Stored records
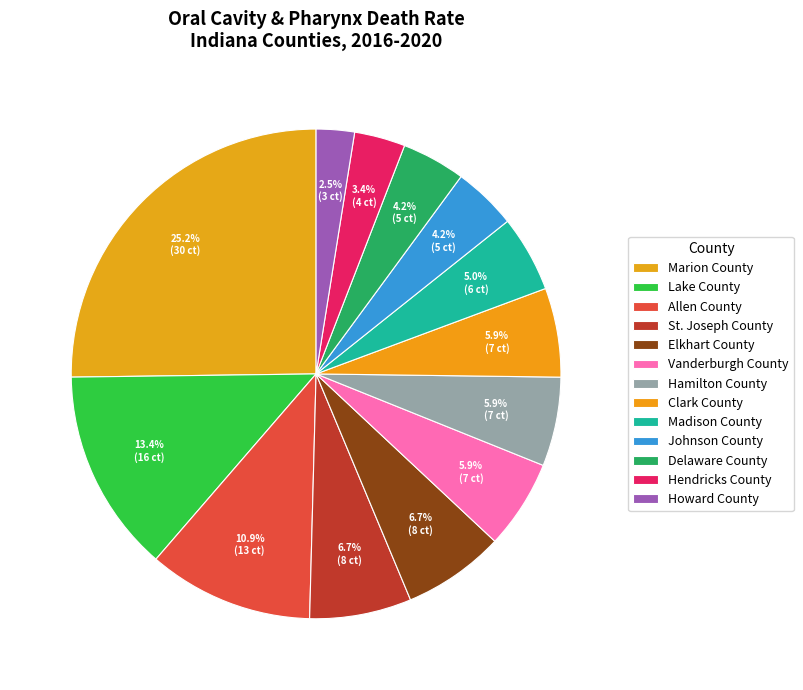

How many slices are in this pie chart?

13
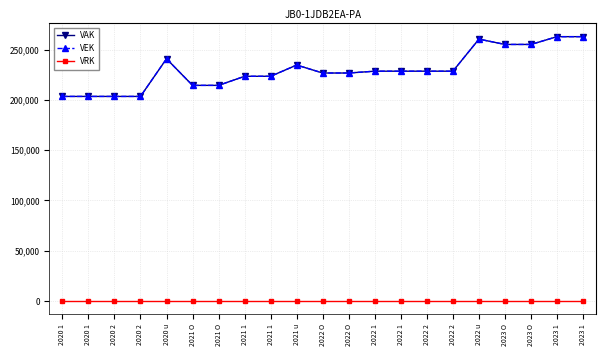

The VEK series shows 417078 at 2023 1. True or false?

False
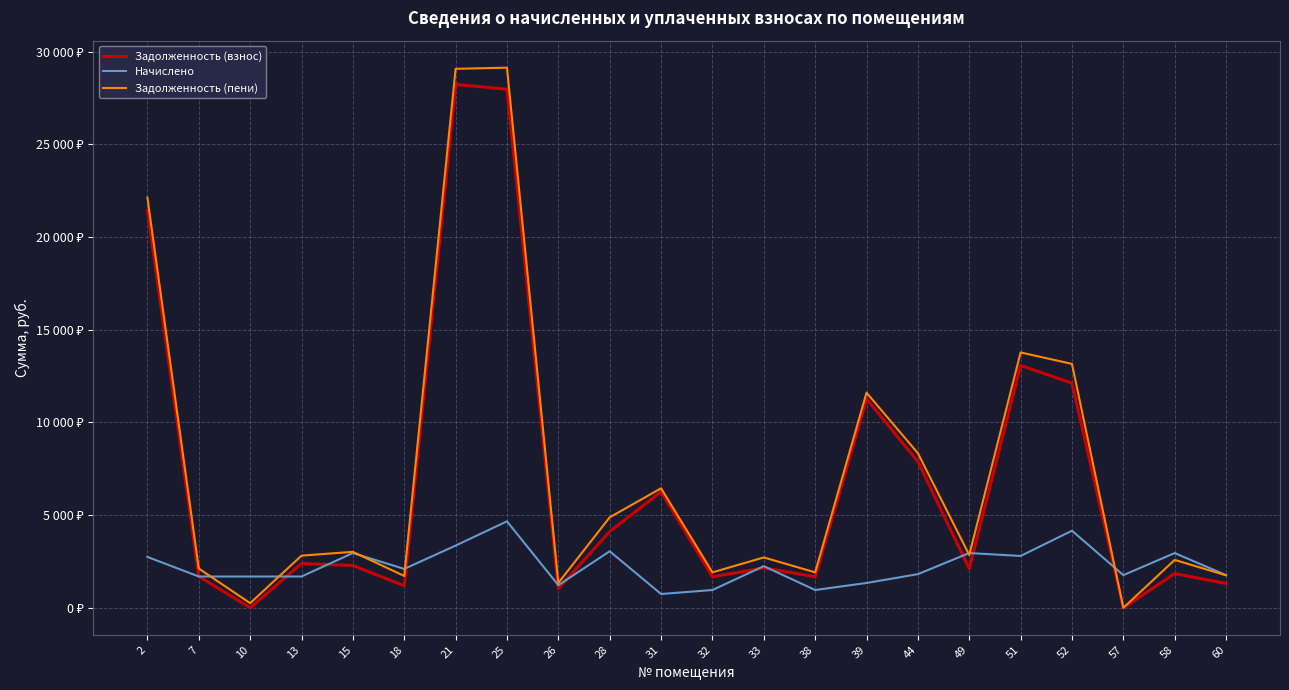

How many intersections are there between Задолженность (пени) and Начислено?

7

- **EXERCISE INSTRUCTIONS**
Please pull out each line of the items above that contains the string "many". Case counts.

- **OUTPUT FOR THIS EXERCISE**
How many slices are in this pie chart?
How many intersections are there between Задолженность (пени) and Начислено?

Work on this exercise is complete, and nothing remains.